▶ _GIVEN PASSAGE_:
_ _ _ _ _ _ _
I entirely agree with everything you say here, John. (01)
Pat (02)
On Aug 7, 2009, at 8:46 PM, John F. Sowa wrote: (03)
> Pat,
>
> I don't disagree with your main points, but I wanted to add a few
> qualifications.
>
> PH> But not all ontologies need be about the physical world; and
>> even those that are, need not conceptualize it the way that physical
>> sciences do. As many folk in this forum will attest, our own human
>> language carves the world up in ways that do not make scientific
>> sense.
>
> The main qualification is that our human languages carve up the world
> in whatever way the speaker or author chooses. Since a big language
> like English has a lot of speakers, it supports many different ways
> of carving up the world -- including every way that any scientist has
> ever adopted.
>
> But I'll admit that the English tenses are biased toward a 3-D
> perspective by speakers who are experiencing an immediate present,
> a remembered past, and an unknown, but imaginable future. If you
> think of that perspective in terms of a relativistic "light cone",
> you can map it into a 4-D view in the same way that a relativistic
> light cone is related to the full 4-D system.
>
> PH> I would add by way of keeping an open mind on the subject,
>> it is in common cause with some current theoretical physicists,
>> who have been casting doubt on the very notion of time being
>> a dimension like space: see for example Lee Smolin's entertaining
>> book "The Trouble with Physics".
_ _ _ _ _ _ _
▶ _WORK INSTRUCTIONS_:
[1] In the email thread on ontologies and time, which book does Pat give as an example of physicists doubting that time is a dimension like space?
[2] Write what comes next in the email thread on ontologies and time, picking up after its last line.
The rows come from a separate source.

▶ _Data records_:
_ _ _ _ _ _ _
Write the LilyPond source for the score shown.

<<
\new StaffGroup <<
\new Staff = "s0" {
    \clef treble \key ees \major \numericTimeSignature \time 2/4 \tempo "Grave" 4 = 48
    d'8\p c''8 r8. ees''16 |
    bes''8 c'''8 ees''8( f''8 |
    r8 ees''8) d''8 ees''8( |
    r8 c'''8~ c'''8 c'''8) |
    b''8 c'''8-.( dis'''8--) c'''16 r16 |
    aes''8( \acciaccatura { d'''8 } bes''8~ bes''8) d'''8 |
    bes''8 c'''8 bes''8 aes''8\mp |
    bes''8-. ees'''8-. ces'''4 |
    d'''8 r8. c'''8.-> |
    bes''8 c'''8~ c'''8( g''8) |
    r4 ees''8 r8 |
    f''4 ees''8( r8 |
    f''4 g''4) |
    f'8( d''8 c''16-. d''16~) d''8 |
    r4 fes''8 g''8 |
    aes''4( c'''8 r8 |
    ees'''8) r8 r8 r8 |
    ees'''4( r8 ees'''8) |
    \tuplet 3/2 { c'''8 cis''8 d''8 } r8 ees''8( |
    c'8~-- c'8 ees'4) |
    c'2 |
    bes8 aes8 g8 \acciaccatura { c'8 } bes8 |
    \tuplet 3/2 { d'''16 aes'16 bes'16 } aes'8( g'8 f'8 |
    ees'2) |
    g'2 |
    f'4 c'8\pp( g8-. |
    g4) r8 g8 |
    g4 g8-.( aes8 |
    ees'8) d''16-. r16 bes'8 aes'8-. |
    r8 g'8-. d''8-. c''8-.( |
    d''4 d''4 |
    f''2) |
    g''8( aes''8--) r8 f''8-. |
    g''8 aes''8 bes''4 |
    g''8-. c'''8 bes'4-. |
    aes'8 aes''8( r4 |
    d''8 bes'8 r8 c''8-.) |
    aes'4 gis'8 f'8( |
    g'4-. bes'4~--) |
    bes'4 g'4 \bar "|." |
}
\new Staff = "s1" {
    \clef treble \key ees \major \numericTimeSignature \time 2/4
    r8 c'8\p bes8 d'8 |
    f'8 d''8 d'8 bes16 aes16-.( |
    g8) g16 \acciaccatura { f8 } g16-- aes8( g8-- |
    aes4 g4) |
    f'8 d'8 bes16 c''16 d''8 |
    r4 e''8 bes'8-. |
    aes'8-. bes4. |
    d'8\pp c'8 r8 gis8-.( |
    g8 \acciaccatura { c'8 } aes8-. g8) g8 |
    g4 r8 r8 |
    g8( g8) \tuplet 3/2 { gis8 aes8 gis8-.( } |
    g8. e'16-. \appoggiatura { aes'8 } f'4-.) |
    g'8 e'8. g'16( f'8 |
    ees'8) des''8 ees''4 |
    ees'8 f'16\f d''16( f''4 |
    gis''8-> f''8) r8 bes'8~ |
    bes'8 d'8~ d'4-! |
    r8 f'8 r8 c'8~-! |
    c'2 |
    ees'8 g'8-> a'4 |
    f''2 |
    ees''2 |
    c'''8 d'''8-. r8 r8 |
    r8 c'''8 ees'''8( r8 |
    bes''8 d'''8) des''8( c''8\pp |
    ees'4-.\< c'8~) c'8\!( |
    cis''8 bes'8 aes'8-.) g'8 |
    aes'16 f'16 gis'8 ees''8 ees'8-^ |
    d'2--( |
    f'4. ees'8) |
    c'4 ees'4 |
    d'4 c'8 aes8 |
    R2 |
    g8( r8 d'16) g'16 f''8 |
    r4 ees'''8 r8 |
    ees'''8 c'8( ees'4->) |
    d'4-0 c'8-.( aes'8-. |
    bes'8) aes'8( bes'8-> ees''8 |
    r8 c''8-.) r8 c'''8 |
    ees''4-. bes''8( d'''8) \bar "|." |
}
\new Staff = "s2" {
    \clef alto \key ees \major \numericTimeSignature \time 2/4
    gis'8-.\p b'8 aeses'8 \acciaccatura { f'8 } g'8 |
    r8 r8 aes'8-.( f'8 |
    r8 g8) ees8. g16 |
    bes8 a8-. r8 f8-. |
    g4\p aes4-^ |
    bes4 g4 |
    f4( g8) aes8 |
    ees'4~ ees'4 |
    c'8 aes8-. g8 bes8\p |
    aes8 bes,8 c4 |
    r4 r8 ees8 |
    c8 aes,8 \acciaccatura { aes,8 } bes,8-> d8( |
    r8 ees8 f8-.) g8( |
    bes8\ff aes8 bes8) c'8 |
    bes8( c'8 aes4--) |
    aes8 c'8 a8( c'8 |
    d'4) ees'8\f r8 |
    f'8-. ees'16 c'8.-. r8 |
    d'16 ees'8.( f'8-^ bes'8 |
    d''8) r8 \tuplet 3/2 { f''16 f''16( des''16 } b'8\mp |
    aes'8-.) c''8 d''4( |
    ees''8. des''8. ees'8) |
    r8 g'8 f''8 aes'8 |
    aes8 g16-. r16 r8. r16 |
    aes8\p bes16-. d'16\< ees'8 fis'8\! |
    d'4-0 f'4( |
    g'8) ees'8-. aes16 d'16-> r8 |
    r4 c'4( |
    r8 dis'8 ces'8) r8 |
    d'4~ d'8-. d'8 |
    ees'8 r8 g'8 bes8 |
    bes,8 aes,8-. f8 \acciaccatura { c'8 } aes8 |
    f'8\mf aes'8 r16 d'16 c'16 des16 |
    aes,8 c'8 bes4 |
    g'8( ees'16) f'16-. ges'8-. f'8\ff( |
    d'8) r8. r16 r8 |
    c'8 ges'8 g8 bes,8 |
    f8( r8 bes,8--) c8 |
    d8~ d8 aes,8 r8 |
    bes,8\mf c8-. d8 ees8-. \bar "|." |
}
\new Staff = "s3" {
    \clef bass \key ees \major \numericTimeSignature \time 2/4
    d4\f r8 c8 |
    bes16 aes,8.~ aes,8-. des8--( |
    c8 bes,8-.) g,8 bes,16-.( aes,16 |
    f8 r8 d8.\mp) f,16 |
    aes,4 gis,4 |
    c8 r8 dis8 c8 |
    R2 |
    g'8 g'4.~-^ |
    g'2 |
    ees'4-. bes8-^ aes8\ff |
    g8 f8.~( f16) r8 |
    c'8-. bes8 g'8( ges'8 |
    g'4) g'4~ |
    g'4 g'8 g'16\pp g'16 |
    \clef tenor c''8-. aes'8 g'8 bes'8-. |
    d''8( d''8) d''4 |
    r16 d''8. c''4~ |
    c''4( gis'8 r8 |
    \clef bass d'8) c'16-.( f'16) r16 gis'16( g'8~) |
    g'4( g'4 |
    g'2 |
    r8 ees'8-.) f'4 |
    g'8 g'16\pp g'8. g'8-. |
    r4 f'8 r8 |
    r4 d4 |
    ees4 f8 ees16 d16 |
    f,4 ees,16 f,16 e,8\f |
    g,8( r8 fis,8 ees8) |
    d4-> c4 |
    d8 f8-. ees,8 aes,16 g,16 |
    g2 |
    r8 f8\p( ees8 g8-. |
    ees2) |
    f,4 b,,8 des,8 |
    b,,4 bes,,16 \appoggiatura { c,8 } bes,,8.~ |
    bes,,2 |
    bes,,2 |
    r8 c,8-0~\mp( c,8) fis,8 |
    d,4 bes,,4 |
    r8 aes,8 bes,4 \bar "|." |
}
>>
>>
_ _ _ _ _ _ _
▶ _RESPONSES TO THE TASKS_:
[1] Lee Smolin's "The Trouble with Physics."

[2]
>
> For reasons like that, I don't believe that we can or should define
> a single universal deeply axiomatized ontology of everything. Even
> people who have studied relativity and quantum mechanics still use
> Newtonian mechanics for the sizes and speeds that people ordinarily
> experience. For such things, it's pointless to use relativity or
> QM because any extra precision would be swamped by the inevitable
> errors in measurement.
>
> To get back to the UoM topics: physicists (and ordinary people)
> use the same words and units of measurement for Newtonian mechanics
> and the many newer variants that were developed during the 20th
> century. However, the equations that relate those measurements
> have become more complex. That is why I would keep equations
> like F=ma or E=mc^2 out of the upper level ontology. I would
> put them in lower-level microtheories that could be invoked
> for solving particular problems.
>
> But note that the definition of 1 inch = 2.54 cm is independent
> of and holds for any version of physics. Therefore, it can go
> in a separate microtheory that can be combined with multiple
> theories of physics.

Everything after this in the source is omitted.